HEN1 recognizes 21-24 nt small RNA duplexes and deposits a methyl group onto the 2' OH of the 3' terminal nucleotide

Abstract

microRNAs (miRNAs) and small interfering RNAs (siRNAs) in plants bear a methyl group on the ribose of the 3' terminal nucleotide. We showed previously that the methylation of miRNAs and siRNAs requires the protein HEN1 in vivo and that purified HEN1 protein methylates miRNA/miRNA* duplexes in vitro. In this study, we show that HEN1 methylates both miRNA/miRNA* and siRNA/siRNA* duplexes in vitro with a preference for 21-24 nt RNA duplexes with 2 nt overhangs. We also demonstrate that HEN1 deposits the methyl group on to the 2' OH of the 3' terminal nucleotide. Among various modifications that can occur on the ribose of the terminal nucleotide, such as 2'-deoxy, 3'-deoxy, 2'-O-methyl and 3'-O-methyl, only 2'-O-methyl on a small RNA inhibits the activity of yeast poly(A) polymerase (PAP). These findings indicate that HEN1 specifically methylates miRNAs and siRNAs and implicate the importance of the 2'-O-methyl group in the biology of RNA silencing.

Figure 1

In vitro methyltransferase reactions by GST-HEN1 on miRNA/miRNA* duplexes. Various RNA duplexes were methylated (see Materials and Methods) in the presence of [¹⁴C]-SAM. The RNAs were then resolved on polyacrylamide gels, which were exposed to X-ray films to obtain the autoradiograms. The numbers of the duplexes above the lanes correspond to the ones in Table 1. Since the activity of GST-HEN1 varies between protein preparations, assays performed with the same preparation of GST-HEN1 are on the same autoradiogram and are comparable to one another.

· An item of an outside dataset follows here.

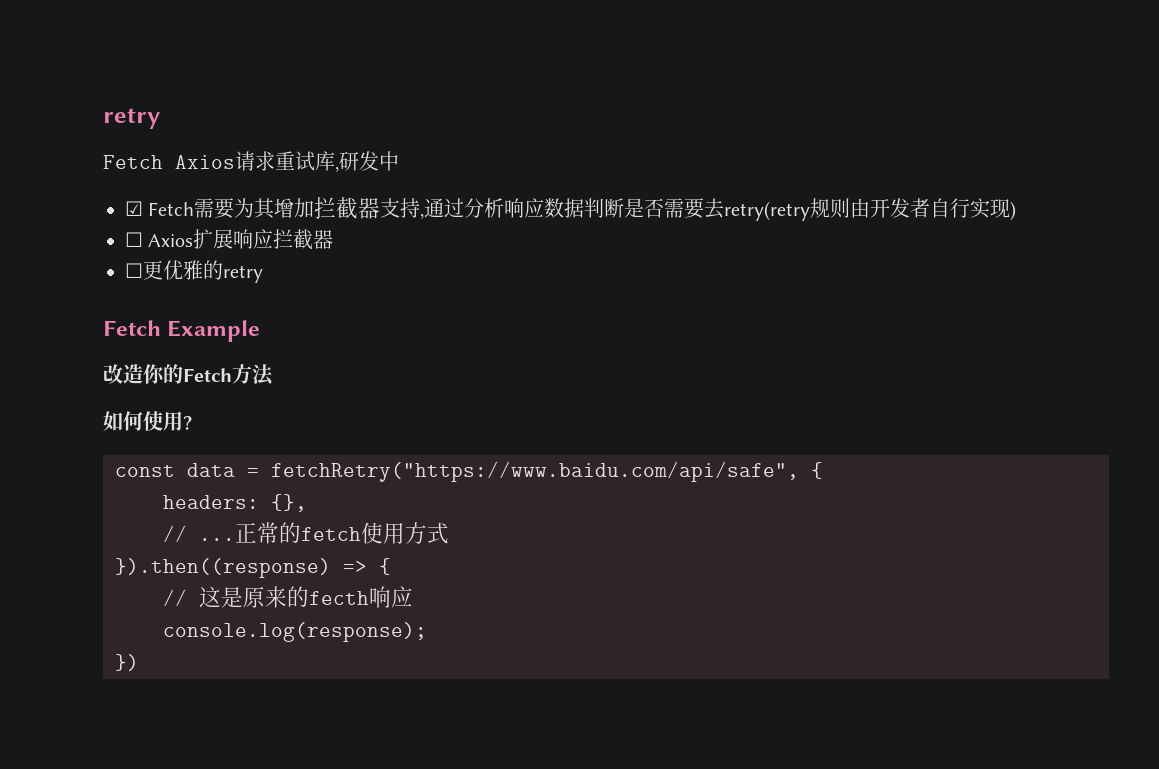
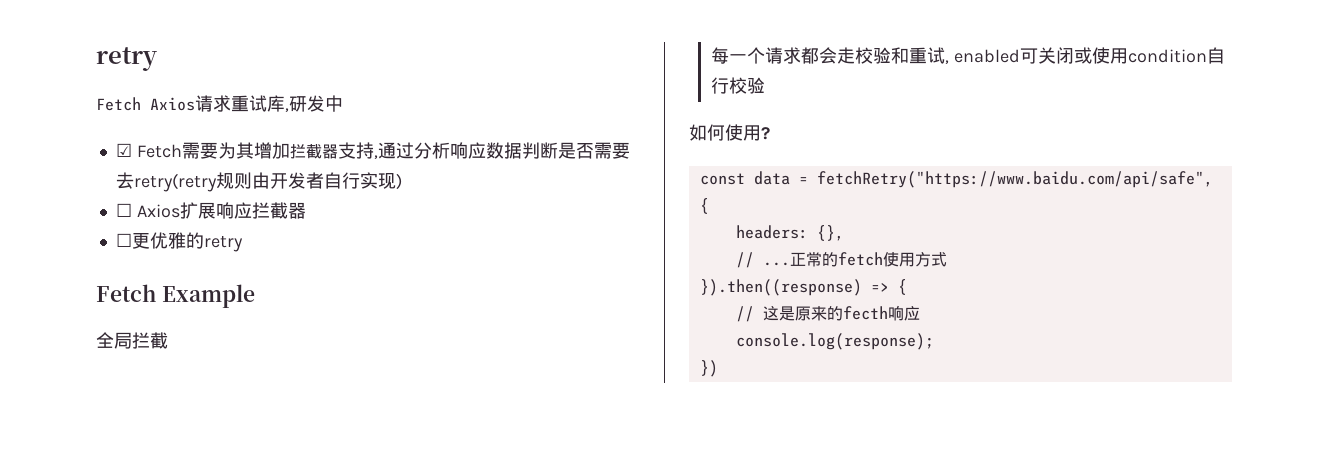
[103,364,274,386] 改造你的Fetch方法 -> [96,332,168,349] [710,47,1225,64] [710,77,765,94] 全局拦截 // 每一个请求都会走校验和重试, enabled可关闭或使用condition自行校验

Signals from (a) cannot be compared to those in (b).

Figure 2

In vitro methyltransferase reaction by GST-HEN1 on siRNA/siRNA* duplexes and miRNA/miRNA* duplexes with 1–5 3′ overhangs. All duplexes in this figure were methylated with the same GST-HEN1 preparation and are therefore comparable to one another. The numbers above the lanes correspond to those in Table 1.

Figure 3

Determination of the position of the methyl group by HPLC. (a) An elution profile of nucleoside standards. A, C, G, U, C-2′OMe and C-3′OMe were mixed and applied to the column. The retention times of C, G and U were determined by running each standard individually under identical conditions. The retention time of A was much longer than 20 min and is not shown. The retention times of C-3′OMe and C-2′OMe were determined by spiking the mix with more of either nucleoside in a separate run and noting which peak increased in amount. (b) An elution profile of the control methylation reaction with GST alone. (c) An elution profile of the methylation reaction with GST-HEN1. See ‘Materials and Methods’ for the treatment of the RNA duplexes before HPLC. The peak marked by an asterisk is the methyl-C generated by GST-HEN1. (d–f) Magnified versions of (a–c) in the region of 13–20 min.

Figure 4

Effect of various modifications on the 3′ terminal nucleotide of a small RNA on T4 RNA ligase- and yeast PAP-catalyzed reactions. (a) T4 RNA ligase-mediated ligation of various miR173 forms to an RNA linker. (b) Activity of yeast PAP on various forms of miR173 in the presence of 2 pmol [α-³²P]-ATP. The ladders or smears represent products of PAP-catalyzed reaction. (c) Activity of yeast PAP on various forms of miR173 in the presence of 10 pmol [α-³²P]-ATP.